> [Material for this task]:
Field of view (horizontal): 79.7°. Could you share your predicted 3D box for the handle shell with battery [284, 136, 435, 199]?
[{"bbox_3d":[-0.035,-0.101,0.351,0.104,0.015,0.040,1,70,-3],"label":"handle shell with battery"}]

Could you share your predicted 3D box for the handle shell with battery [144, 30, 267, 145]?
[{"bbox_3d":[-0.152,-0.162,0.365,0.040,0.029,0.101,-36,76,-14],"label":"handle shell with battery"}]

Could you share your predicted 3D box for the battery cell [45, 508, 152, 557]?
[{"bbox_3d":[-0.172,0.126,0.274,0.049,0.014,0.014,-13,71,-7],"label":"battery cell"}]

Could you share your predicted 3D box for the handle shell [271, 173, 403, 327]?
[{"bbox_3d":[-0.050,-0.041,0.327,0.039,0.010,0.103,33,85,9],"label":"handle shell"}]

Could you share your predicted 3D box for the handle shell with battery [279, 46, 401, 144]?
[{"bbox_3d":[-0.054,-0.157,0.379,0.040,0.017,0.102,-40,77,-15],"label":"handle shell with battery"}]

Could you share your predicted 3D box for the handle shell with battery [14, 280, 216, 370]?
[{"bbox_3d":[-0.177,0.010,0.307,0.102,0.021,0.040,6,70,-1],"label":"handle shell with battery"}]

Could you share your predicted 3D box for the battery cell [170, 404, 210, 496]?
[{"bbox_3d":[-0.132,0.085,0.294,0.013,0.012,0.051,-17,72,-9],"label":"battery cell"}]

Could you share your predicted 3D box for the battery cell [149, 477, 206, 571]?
* * *
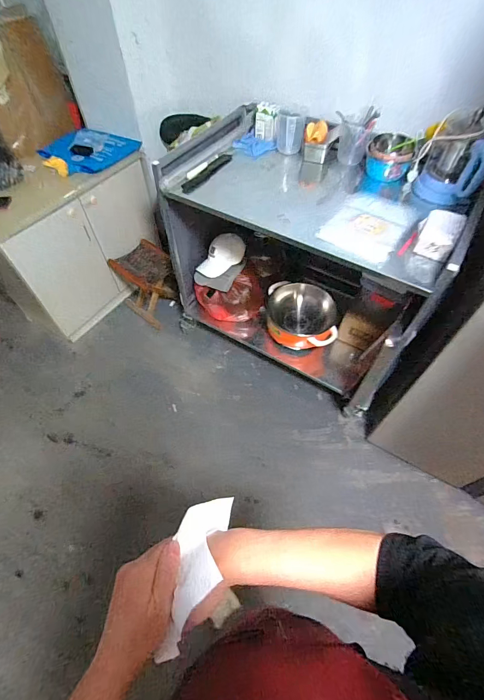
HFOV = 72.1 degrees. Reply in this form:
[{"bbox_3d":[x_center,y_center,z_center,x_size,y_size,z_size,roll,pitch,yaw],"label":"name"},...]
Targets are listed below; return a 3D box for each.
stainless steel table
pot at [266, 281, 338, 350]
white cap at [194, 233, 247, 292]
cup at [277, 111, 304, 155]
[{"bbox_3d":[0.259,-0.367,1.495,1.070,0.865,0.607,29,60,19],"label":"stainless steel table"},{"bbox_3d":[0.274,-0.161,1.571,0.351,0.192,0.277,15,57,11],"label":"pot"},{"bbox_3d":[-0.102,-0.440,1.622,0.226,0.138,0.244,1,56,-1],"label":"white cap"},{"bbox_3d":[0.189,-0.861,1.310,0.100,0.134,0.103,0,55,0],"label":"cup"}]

> [Task]: Copy back the listing above exactly, but only from the line with "508, 152, 557]?" through the line with "477, 206, 571]?", both ends included.

> [Response box]:
Could you share your predicted 3D box for the battery cell [45, 508, 152, 557]?
[{"bbox_3d":[-0.172,0.126,0.274,0.049,0.014,0.014,-13,71,-7],"label":"battery cell"}]

Could you share your predicted 3D box for the handle shell [271, 173, 403, 327]?
[{"bbox_3d":[-0.050,-0.041,0.327,0.039,0.010,0.103,33,85,9],"label":"handle shell"}]

Could you share your predicted 3D box for the handle shell with battery [279, 46, 401, 144]?
[{"bbox_3d":[-0.054,-0.157,0.379,0.040,0.017,0.102,-40,77,-15],"label":"handle shell with battery"}]

Could you share your predicted 3D box for the handle shell with battery [14, 280, 216, 370]?
[{"bbox_3d":[-0.177,0.010,0.307,0.102,0.021,0.040,6,70,-1],"label":"handle shell with battery"}]

Could you share your predicted 3D box for the battery cell [170, 404, 210, 496]?
[{"bbox_3d":[-0.132,0.085,0.294,0.013,0.012,0.051,-17,72,-9],"label":"battery cell"}]

Could you share your predicted 3D box for the battery cell [149, 477, 206, 571]?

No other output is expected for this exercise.